++++ RECORD SET ++++

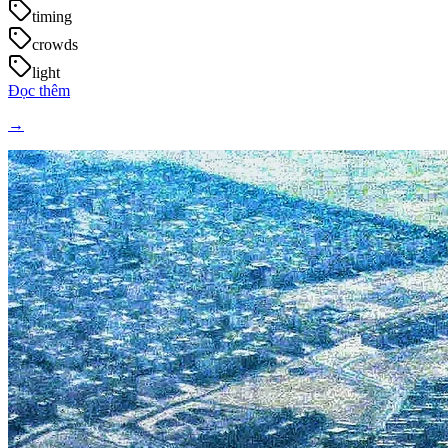
timing
crowds
light
Đọc thêm
→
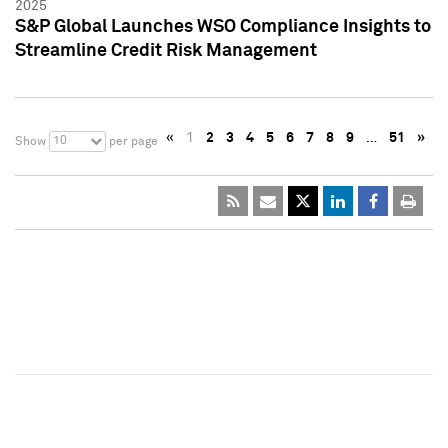
2025
S&P Global Launches WSO Compliance Insights to
Streamline Credit Risk Management
«
1
2
3
4
5
6
7
8
9
…
51
»
10
Show
per page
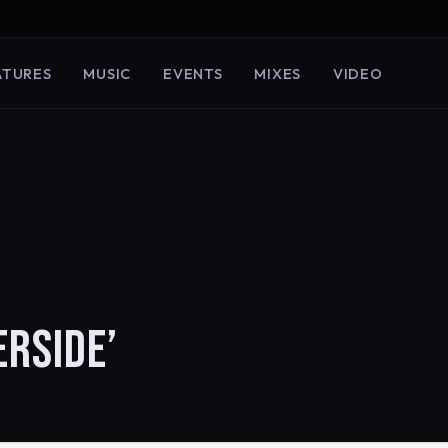
ATURES
MUSIC
EVENTS
MIXES
VIDEO
ERSIDE’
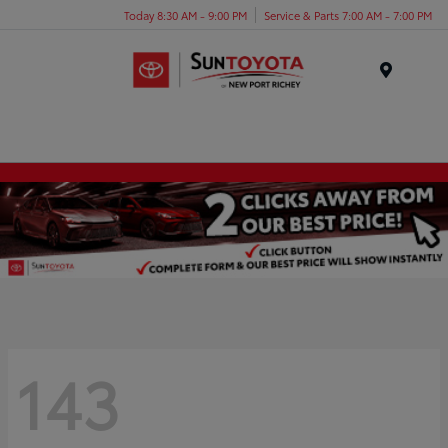
Today 8:30 AM - 9:00 PM
Service & Parts 7:00 AM - 7:00 PM
Menu
143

++++

-- WHAT TO WORK ON --
Write out every line of text from all the entries above, copied word for word and in the same order, but leave the pictures out.

-- ANSWER TO THE EXERCISE --
timing
crowds
light
Đọc thêm
→
2025
S&P Global Launches WSO Compliance Insights to
Streamline Credit Risk Management
«
1
2
3
4
5
6
7
8
9
…
51
»
10
Show
per page
ATURES
MUSIC
EVENTS
MIXES
VIDEO
ERSIDE’
Today 8:30 AM - 9:00 PM
Service & Parts 7:00 AM - 7:00 PM
Menu
143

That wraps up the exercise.